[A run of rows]
>>

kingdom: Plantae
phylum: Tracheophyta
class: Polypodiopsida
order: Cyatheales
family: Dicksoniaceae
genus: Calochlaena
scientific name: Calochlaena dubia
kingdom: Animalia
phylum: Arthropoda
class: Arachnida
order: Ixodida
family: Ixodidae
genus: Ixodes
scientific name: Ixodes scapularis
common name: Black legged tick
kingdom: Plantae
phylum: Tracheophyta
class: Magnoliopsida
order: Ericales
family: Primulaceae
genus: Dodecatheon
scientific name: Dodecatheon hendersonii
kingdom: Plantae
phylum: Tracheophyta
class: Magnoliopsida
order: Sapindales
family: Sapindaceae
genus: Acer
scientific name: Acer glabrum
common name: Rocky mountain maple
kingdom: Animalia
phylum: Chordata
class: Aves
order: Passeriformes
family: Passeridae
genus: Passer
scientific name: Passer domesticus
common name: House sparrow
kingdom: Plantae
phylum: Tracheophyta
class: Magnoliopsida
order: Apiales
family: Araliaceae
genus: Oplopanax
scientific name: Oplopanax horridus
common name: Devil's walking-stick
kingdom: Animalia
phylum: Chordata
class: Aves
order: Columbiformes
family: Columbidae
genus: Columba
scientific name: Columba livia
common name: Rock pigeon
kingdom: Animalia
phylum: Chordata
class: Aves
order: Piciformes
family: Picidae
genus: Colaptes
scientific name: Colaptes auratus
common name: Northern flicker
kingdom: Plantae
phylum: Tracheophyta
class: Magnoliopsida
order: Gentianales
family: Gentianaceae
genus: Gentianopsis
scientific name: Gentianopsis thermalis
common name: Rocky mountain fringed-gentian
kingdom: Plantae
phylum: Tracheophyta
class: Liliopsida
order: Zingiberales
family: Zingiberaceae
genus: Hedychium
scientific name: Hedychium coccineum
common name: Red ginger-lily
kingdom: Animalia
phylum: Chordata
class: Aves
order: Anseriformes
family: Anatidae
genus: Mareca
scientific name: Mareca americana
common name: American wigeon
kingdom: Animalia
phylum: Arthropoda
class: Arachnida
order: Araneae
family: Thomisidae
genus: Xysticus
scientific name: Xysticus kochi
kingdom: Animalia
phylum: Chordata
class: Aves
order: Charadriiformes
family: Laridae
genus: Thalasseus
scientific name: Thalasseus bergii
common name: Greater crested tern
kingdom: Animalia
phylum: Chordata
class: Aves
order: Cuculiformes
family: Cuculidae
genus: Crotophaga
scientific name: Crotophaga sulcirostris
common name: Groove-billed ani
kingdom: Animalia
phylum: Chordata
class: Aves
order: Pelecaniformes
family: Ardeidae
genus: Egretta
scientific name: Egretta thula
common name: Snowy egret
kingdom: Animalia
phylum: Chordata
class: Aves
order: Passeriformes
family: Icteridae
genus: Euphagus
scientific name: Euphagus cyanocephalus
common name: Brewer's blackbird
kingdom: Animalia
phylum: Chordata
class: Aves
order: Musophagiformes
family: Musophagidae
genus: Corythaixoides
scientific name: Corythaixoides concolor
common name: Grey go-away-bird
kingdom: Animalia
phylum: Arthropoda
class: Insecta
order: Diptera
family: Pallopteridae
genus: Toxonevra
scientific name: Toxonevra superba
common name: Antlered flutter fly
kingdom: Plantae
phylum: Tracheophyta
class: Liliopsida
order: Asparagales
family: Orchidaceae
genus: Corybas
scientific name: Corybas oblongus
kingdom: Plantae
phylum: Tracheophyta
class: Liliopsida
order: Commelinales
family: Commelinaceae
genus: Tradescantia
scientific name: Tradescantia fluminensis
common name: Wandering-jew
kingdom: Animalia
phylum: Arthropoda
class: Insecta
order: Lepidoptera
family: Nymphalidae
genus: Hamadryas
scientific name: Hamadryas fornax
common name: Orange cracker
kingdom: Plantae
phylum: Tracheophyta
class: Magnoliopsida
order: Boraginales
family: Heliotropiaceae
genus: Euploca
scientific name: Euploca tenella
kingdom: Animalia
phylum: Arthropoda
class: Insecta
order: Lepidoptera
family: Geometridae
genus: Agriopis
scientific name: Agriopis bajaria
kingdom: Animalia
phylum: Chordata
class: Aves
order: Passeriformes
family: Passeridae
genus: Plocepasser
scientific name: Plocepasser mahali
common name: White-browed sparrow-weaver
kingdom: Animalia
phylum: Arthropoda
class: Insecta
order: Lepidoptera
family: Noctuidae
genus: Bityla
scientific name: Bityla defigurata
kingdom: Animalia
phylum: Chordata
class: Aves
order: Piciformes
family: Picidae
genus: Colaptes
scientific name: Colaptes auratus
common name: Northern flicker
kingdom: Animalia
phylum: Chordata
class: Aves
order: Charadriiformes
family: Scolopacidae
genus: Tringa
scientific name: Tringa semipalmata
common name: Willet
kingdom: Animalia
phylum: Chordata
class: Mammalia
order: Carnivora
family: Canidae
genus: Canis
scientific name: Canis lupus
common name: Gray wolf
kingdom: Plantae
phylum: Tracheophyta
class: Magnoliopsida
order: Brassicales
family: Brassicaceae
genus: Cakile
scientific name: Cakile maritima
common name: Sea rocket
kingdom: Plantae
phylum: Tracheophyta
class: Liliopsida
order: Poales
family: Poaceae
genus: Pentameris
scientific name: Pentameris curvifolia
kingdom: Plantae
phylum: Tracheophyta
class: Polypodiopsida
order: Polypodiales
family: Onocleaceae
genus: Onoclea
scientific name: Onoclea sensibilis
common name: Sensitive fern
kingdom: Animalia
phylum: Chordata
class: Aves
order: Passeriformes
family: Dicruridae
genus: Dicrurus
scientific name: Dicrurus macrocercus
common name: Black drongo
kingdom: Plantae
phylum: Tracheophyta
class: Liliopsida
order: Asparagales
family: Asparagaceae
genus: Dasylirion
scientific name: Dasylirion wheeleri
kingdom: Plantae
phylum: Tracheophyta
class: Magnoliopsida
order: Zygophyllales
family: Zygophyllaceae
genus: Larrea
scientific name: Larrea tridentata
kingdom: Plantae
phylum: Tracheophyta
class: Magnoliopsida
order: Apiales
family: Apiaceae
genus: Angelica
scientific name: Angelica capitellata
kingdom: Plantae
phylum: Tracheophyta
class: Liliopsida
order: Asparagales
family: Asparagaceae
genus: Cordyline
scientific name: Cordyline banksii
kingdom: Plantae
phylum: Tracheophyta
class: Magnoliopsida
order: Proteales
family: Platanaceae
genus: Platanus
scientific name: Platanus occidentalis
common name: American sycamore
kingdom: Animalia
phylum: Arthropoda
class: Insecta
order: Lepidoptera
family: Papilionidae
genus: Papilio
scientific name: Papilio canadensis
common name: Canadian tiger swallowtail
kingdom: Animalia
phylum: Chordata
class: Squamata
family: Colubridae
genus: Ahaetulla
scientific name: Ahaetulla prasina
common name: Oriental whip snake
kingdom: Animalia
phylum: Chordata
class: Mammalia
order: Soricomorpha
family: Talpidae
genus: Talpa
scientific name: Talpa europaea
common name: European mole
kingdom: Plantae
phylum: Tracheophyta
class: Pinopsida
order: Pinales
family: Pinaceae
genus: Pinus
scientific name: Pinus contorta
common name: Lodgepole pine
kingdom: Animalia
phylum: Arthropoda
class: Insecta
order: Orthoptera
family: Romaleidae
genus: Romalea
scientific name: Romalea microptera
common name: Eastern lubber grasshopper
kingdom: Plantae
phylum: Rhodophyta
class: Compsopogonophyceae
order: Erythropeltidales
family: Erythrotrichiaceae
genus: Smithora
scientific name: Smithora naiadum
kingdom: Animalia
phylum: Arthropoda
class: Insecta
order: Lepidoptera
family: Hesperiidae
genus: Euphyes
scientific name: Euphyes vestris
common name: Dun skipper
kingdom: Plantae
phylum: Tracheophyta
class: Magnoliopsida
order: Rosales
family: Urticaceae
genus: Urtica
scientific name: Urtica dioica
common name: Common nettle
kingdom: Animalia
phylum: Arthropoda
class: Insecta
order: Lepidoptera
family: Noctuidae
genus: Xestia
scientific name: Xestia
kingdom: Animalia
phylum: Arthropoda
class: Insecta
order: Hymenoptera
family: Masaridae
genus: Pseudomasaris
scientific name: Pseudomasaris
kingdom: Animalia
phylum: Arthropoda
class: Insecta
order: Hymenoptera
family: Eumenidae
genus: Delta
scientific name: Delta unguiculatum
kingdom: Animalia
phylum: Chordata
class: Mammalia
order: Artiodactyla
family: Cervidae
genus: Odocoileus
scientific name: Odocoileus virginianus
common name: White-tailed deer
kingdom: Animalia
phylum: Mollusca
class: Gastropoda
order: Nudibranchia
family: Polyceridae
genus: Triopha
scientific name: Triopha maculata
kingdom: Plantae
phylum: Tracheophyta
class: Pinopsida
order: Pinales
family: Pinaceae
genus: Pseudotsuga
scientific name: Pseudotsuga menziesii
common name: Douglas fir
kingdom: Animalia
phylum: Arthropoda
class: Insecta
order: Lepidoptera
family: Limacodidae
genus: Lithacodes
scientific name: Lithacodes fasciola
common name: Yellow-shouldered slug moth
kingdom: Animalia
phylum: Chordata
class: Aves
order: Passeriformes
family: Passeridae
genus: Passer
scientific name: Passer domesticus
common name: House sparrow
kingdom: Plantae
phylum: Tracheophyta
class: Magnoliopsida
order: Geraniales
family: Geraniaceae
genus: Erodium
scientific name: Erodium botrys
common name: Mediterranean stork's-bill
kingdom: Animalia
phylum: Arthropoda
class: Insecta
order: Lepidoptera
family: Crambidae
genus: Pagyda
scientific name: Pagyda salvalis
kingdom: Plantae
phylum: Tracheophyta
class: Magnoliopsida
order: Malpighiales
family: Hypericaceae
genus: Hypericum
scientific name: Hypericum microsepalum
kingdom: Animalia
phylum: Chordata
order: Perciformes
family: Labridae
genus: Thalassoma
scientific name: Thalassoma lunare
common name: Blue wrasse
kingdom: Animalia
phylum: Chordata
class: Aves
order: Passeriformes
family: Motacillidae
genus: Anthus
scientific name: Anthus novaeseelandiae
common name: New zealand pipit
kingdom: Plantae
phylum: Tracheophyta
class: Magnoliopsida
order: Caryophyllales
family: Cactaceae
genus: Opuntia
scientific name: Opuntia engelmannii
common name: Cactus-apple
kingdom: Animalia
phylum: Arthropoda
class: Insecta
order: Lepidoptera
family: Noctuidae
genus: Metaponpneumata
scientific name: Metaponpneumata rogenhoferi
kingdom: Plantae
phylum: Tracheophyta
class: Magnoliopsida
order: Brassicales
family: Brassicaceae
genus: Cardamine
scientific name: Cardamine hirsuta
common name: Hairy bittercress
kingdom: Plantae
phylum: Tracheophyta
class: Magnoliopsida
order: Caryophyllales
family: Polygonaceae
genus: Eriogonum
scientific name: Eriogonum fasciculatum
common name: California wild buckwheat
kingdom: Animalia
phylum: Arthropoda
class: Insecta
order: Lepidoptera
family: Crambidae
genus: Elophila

<<

[Instructions to follow]: Return, word for word, the lines above from the one containing "common name: Cactus-apple" through the last line of the rows, including both ends.

[Result of this task]:
common name: Cactus-apple
kingdom: Animalia
phylum: Arthropoda
class: Insecta
order: Lepidoptera
family: Noctuidae
genus: Metaponpneumata
scientific name: Metaponpneumata rogenhoferi
kingdom: Plantae
phylum: Tracheophyta
class: Magnoliopsida
order: Brassicales
family: Brassicaceae
genus: Cardamine
scientific name: Cardamine hirsuta
common name: Hairy bittercress
kingdom: Plantae
phylum: Tracheophyta
class: Magnoliopsida
order: Caryophyllales
family: Polygonaceae
genus: Eriogonum
scientific name: Eriogonum fasciculatum
common name: California wild buckwheat
kingdom: Animalia
phylum: Arthropoda
class: Insecta
order: Lepidoptera
family: Crambidae
genus: Elophila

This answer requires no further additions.